Problem description: Render every line of text from the entries below as a Markdown table with two columns, Row and Line, numbering the rows in order. Omit blank lines and leave the pictures out of the answer.

────

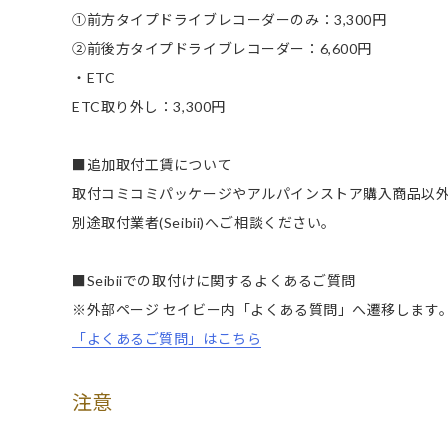
①前方タイプドライブレコーダーのみ：3,300円
②前後方タイプドライブレコーダー：6,600円
・ETC
ETC取り外し：3,300円
■追加取付工賃について
取付コミコミパッケージやアルパインストア購入商品以
別途取付業者(Seibii)へご相談ください。
■Seibiiでの取付けに関するよくあるご質問
※外部ページ セイビー内「よくある質問」へ遷移します
「よくあるご質問」はこちら
注意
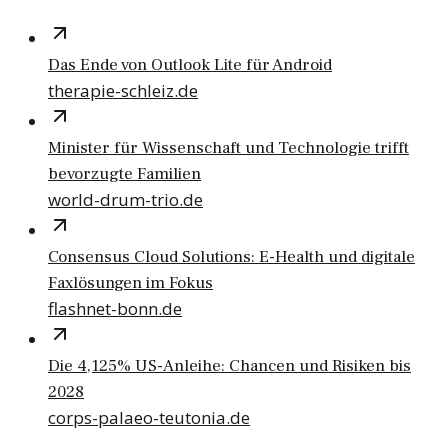
Das Ende von Outlook Lite für Android
therapie-schleiz.de
Minister für Wissenschaft und Technologie trifft
bevorzugte Familien
world-drum-trio.de
Consensus Cloud Solutions: E-Health und digitale
Faxlösungen im Fokus
flashnet-bonn.de
Die 4,125% US-Anleihe: Chancen und Risiken bis
2028
corps-palaeo-teutonia.de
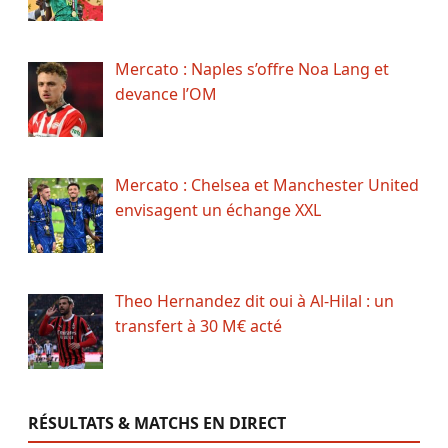
Mercato : Naples s’offre Noa Lang et
devance l’OM
Mercato : Chelsea et Manchester United
envisagent un échange XXL
Theo Hernandez dit oui à Al-Hilal : un
transfert à 30 M€ acté
RÉSULTATS & MATCHS EN DIRECT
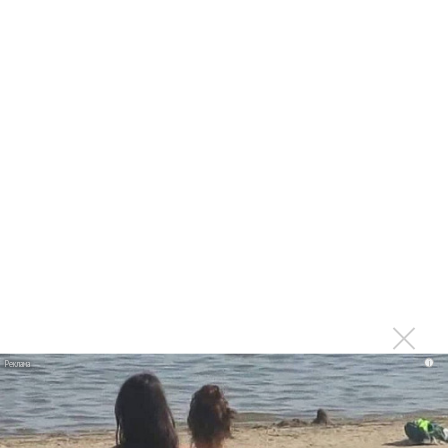
Баста и Шура снимаются в сериале «Вирус попсы»
Шура рассказал, как он обязан солнцевским бандитам
Шура купил дом и квартиру, но считает себя бомжом
Шура выпустил песню, от которой «Сносит крышу»
Костюшкин и Шура спели «На стиле 90-х»
На вечеринке Ретро FM поспорили, до какого возраста
может петь артист
Шура стал бомжем из-за наркотиков
На «Высшей пробе» Шура проголосовал за мелодию
Шура помахал флагом
Андрей Ковалев взял с Алексея Панина обещание не
дебоширить
i
Последнее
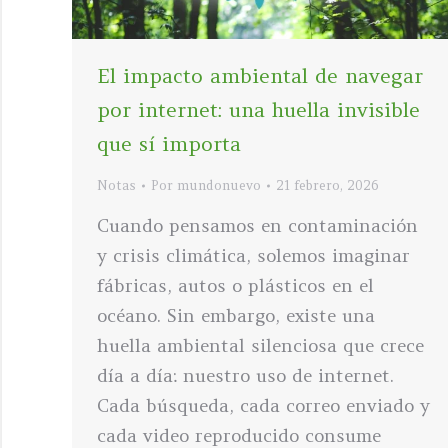
El impacto ambiental de navegar
por internet: una huella invisible
que sí importa
Notas
Por
mundonuevo
21 febrero, 2026
Cuando pensamos en contaminación
y crisis climática, solemos imaginar
fábricas, autos o plásticos en el
océano. Sin embargo, existe una
huella ambiental silenciosa que crece
día a día: nuestro uso de internet.
Cada búsqueda, cada correo enviado y
cada video reproducido consume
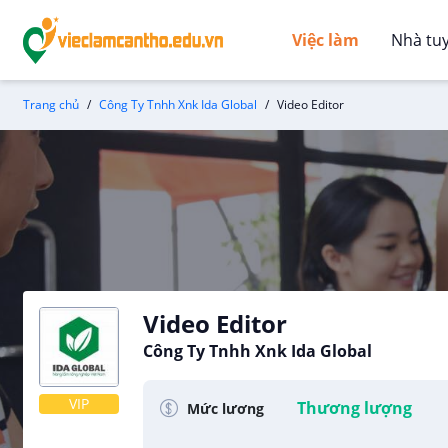
Việc làm
Nhà tu
Trang chủ
Công Ty Tnhh Xnk Ida Global
Video Editor
Video Editor
Công Ty Tnhh Xnk Ida Global
VIP
Thương lượng
Mức lương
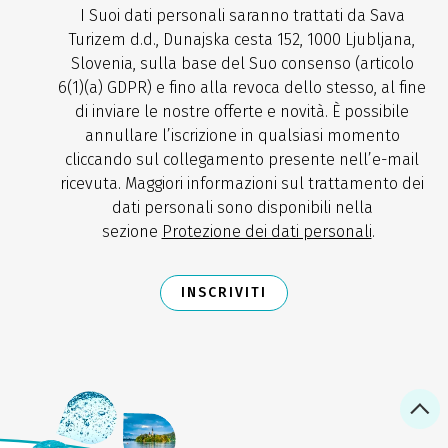
I Suoi dati personali saranno trattati da Sava
Turizem d.d., Dunajska cesta 152, 1000 Ljubljana,
Slovenia, sulla base del Suo consenso (articolo
6(1)(a) GDPR) e fino alla revoca dello stesso, al fine
di inviare le nostre offerte e novità. È possibile
annullare l’iscrizione in qualsiasi momento
cliccando sul collegamento presente nell’e-mail
ricevuta. Maggiori informazioni sul trattamento dei
dati personali sono disponibili nella
sezione
Protezione dei dati personali
.
INSCRIVITI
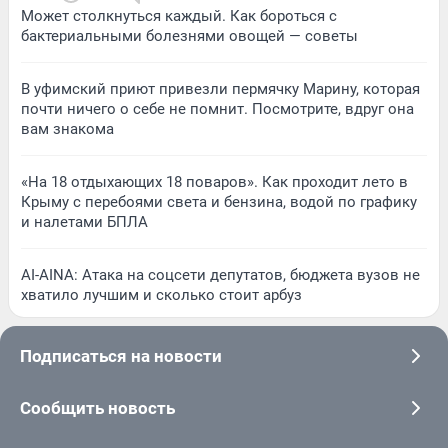
Может столкнуться каждый. Как бороться с
бактериальными болезнями овощей — советы
В уфимский приют привезли пермячку Марину, которая
почти ничего о себе не помнит. Посмотрите, вдруг она
вам знакома
«На 18 отдыхающих 18 поваров». Как проходит лето в
Крыму с перебоями света и бензина, водой по графику
и налетами БПЛА
AI-AINA: Атака на соцсети депутатов, бюджета вузов не
хватило лучшим и сколько стоит арбуз
Подписаться на новости
Сообщить новость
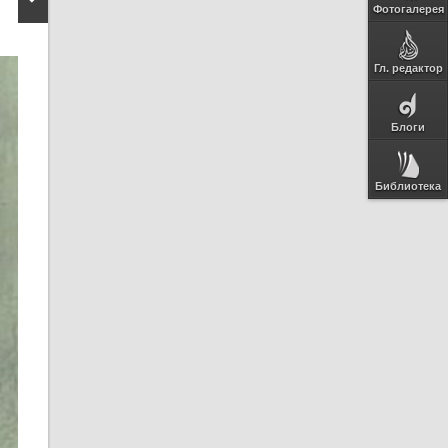
Фотогалерея
Гл. редактор
Блоги
Библиотека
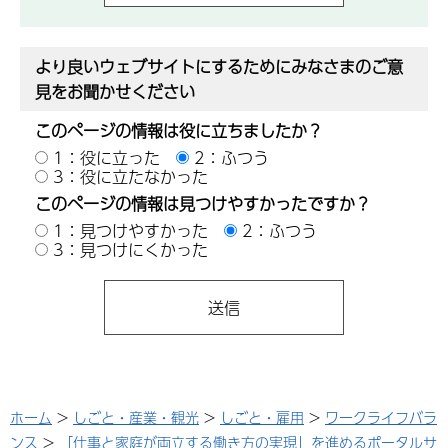
より良いウェブサイトにするためにみなさまのご意
見をお聞かせください
このページの情報は役に立ちましたか？
1：役に立った
2：ふつう
3：役に立たなかった
このページの情報は見つけやすかったですか？
1：見つけやすかった
2：ふつう
3：見つけにくかった
ホーム
>
しごと・産業・観光
>
しごと・雇用
>
ワークライフバラ
ンス
>
「仕事と家庭が両立する働き方の実現」を進めるポータルサ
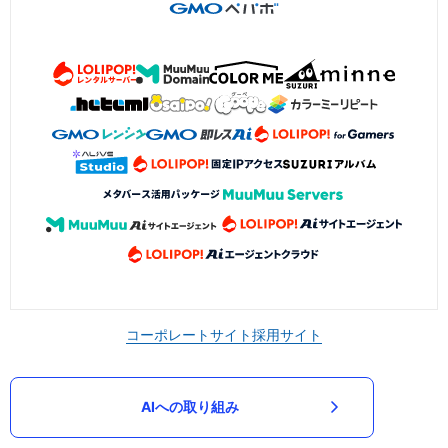
コーポレートサイト
採用サイト
AIへの取り組み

────

Result for this exercise:
| Row | Line |
|---|---|
| 1 | ①前方タイプドライブレコーダーのみ：3,300円 |
| 2 | ②前後方タイプドライブレコーダー：6,600円 |
| 3 | ・ETC |
| 4 | ETC取り外し：3,300円 |
| 5 | ■追加取付工賃について |
| 6 | 取付コミコミパッケージやアルパインストア購入商品以 |
| 7 | 別途取付業者(Seibii)へご相談ください。 |
| 8 | ■Seibiiでの取付けに関するよくあるご質問 |
| 9 | ※外部ページ セイビー内「よくある質問」へ遷移します |
| 10 | 「よくあるご質問」はこちら |
| 11 | 注意 |
| 12 | Das Ende von Outlook Lite für Android |
| 13 | therapie-schleiz.de |
| 14 | Minister für Wissenschaft und Technologie trifft |
| 15 | bevorzugte Familien |
| 16 | world-drum-trio.de |
| 17 | Consensus Cloud Solutions: E-Health und digitale |
| 18 | Faxlösungen im Fokus |
| 19 | flashnet-bonn.de |
| 20 | Die 4,125% US-Anleihe: Chancen und Risiken bis |
| 21 | 2028 |
| 22 | corps-palaeo-teutonia.de |
| 23 | Mercato : Naples s’offre Noa Lang et |
| 24 | devance l’OM |
| 25 | Mercato : Chelsea et Manchester United |
| 26 | envisagent un échange XXL |
| 27 | Theo Hernandez dit oui à Al-Hilal : un |
| 28 | transfert à 30 M€ acté |
| 29 | RÉSULTATS & MATCHS EN DIRECT |
| 30 | Баста и Шура снимаются в сериале «Вирус попсы» |
| 31 | Шура рассказал, как он обязан солнцевским бандитам |
| 32 | Шура купил дом и квартиру, но считает себя бомжом |
| 33 | Шура выпустил песню, от которой «Сносит крышу» |
| 34 | Костюшкин и Шура спели «На стиле 90-х» |
| 35 | На вечеринке Ретро FM поспорили, до какого возраста |
| 36 | может петь артист |
| 37 | Шура стал бомжем из-за наркотиков |
| 38 | На «Высшей пробе» Шура проголосовал за мелодию |
| 39 | Шура помахал флагом |
| 40 | Андрей Ковалев взял с Алексея Панина обещание не |
| 41 | дебоширить |
| 42 | i |
| 43 | Последнее |
| 44 | El impacto ambiental de navegar |
| 45 | por internet: una huella invisible |
| 46 | que sí importa |
| 47 | Notas |
| 48 | Por |
| 49 | mundonuevo |
| 50 | 21 febrero, 2026 |
| 51 | Cuando pensamos en contaminación |
| 52 | y crisis climática, solemos imaginar |
| 53 | fábricas, autos o plásticos en el |
| 54 | océano. Sin embargo, existe una |
| 55 | huella ambiental silenciosa que crece |
| 56 | día a día: nuestro uso de internet. |
| 57 | Cada búsqueda, cada correo enviado y |
| 58 | cada video reproducido consume |
| 59 | Việc làm |
| 60 | Nhà tu |
| 61 | Trang chủ |
| 62 | Công Ty Tnhh Xnk Ida Global |
| 63 | Video Editor |
| 64 | Video Editor |
| 65 | Công Ty Tnhh Xnk Ida Global |
| 66 | VIP |
| 67 | Thương lượng |
| 68 | Mức lương |
| 69 | I Suoi dati personali saranno trattati da Sava |
| 70 | Turizem d.d., Dunajska cesta 152, 1000 Ljubljana, |
| 71 | Slovenia, sulla base del Suo consenso (articolo |
| 72 | 6(1)(a) GDPR) e fino alla revoca dello stesso, al fine |
| 73 | di inviare le nostre offerte e novità. È possibile |
| 74 | annullare l’iscrizione in qualsiasi momento |
| 75 | cliccando sul collegamento presente nell’e-mail |
| 76 | ricevuta. Maggiori informazioni sul trattamento dei |
| 77 | dati personali sono disponibili nella |
| 78 | sezione |
| 79 | Protezione dei dati personali |
| 80 | . |
| 81 | INSCRIVITI |
| 82 | Может столкнуться каждый. Как бороться с |
| 83 | бактериальными болезнями овощей — советы |
| 84 | В уфимский приют привезли пермячку Марину, которая |
| 85 | почти ничего о себе не помнит. Посмотрите, вдруг она |
| 86 | вам знакома |
| 87 | «На 18 отдыхающих 18 поваров». Как проходит лето в |
| 88 | Крыму с перебоями света и бензина, водой по графику |
| 89 | и налетами БПЛА |
| 90 | AI-AINA: Атака на соцсети депутатов, бюджета вузов не |
| 91 | хватило лучшим и сколько стоит арбуз |
| 92 | Подписаться на новости |
| 93 | Сообщить новость |
| 94 | Фотогалерея |
| 95 | Гл. редактор |
| 96 | Блоги |
| 97 | Библиотека |
| 98 | より良いウェブサイトにするためにみなさまのご意 |
| 99 | 見をお聞かせください |
| 100 | このページの情報は役に立ちましたか？ |
| 101 | 1：役に立った |
| 102 | 2：ふつう |
| 103 | 3：役に立たなかった |
| 104 | このページの情報は見つけやすかったですか？ |
| 105 | 1：見つけやすかった |
| 106 | 2：ふつう |
| 107 | 3：見つけにくかった |
| 108 | ホーム |
| 109 | > |
| 110 | しごと・産業・観光 |
| 111 | > |
| 112 | しごと・雇用 |
| 113 | > |
| 114 | ワークライフバラ |
| 115 | ンス |
| 116 | > |
| 117 | 「仕事と家庭が両立する働き方の実現」を進めるポータルサ |
| 118 | コーポレートサイト |
| 119 | 採用サイト |
| 120 | AIへの取り組み |